Rewrite the text of the rows below, swapping every occurrence of "Bachelor of Arts" for "Master of Arts" and keeping everything else unchanged. Leave the pictures out of your answer.

(Beginning of MATERIALS PROVIDED)

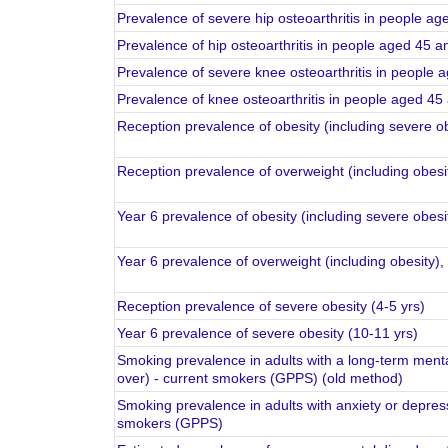
Prevalence of hip osteoar
Prevalence of kn
Reception prevalence of obesity (including severe o
Reception prevalence of overweight (including obesi
Year 6 prevalence of obesity (including severe obes
Year 6 prevalence of overweight (including obesity)
Reception prevalence of severe obesity (4-5 yrs)
Year 6 prevalence of severe obesity (10-11 yrs)
Smoking prevalence in adults with a long-term menta
over) - current smokers (GPPS) (old method)
Smoking prevalence in adults with anxiety or depres
smokers (GPPS)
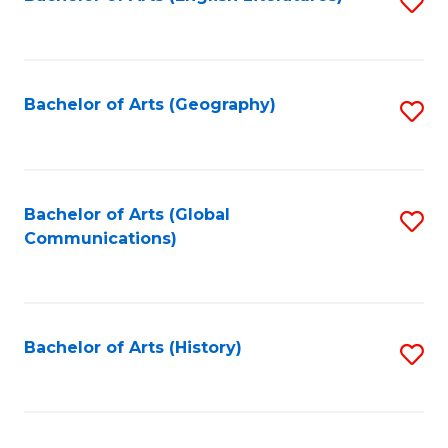
S
to
to
C
C
Fa
Fa
Bachelor of Arts (Geography)
S
to
C
Fa
Bachelor of Arts (Global
S
Communications)
to
C
Fa
Bachelor of Arts (History)
S
to
C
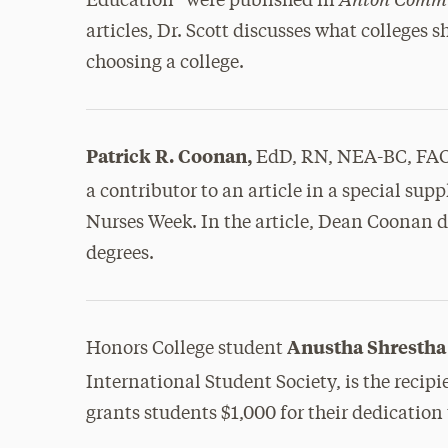
Education” were published in
articles, Dr. Scott discusses what colleges 
choosing a college.
Patrick R. Coonan,
EdD, RN, NEA-BC, FA
a contributor to an article in a special su
Nurses Week. In the article, Dean Coonan d
degrees.
Anustha Shrestha 
Honors College student
International Student Society, is the recipi
grants students $1,000 for their dedication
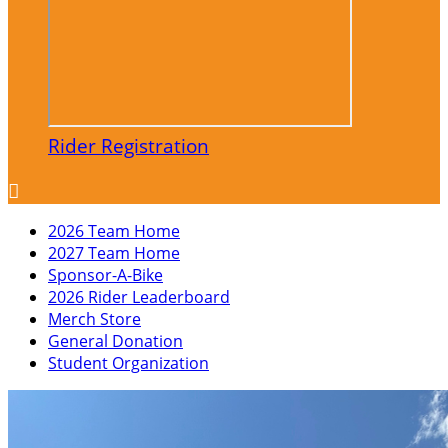
Rider Registration

2026 Team Home
2027 Team Home
Sponsor-A-Bike
2026 Rider Leaderboard
Merch Store
General Donation
Student Organization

(End of MATERIALS PROVIDED)

__WRITTEN ANSWER__:
Prevalence of hip osteoar
Prevalence of kn
Reception prevalence of obesity (including severe o
Reception prevalence of overweight (including obesi
Year 6 prevalence of obesity (including severe obes
Year 6 prevalence of overweight (including obesity)
Reception prevalence of severe obesity (4-5 yrs)
Year 6 prevalence of severe obesity (10-11 yrs)
Smoking prevalence in adults with a long-term menta
over) - current smokers (GPPS) (old method)
Smoking prevalence in adults with anxiety or depres
smokers (GPPS)
S
to
to
C
C
Fa
Fa
Master of Arts (Geography)
S
to
C
Fa
Master of Arts (Global
S
Communications)
to
C
Fa
Master of Arts (History)
S
to
C
Education” were published in
articles, Dr. Scott discusses what colleges 
choosing a college.
Patrick R. Coonan,
EdD, RN, NEA-BC, FA
a contributor to an article in a special su
Nurses Week. In the article, Dean Coonan d
degrees.
Anustha Shrestha 
Honors College student
International Student Society, is the recipi
grants students $1,000 for their dedication
Rider Registration

2026 Team Home
2027 Team Home
Sponsor-A-Bike
2026 Rider Leaderboard
Merch Store
General Donation
Student Organization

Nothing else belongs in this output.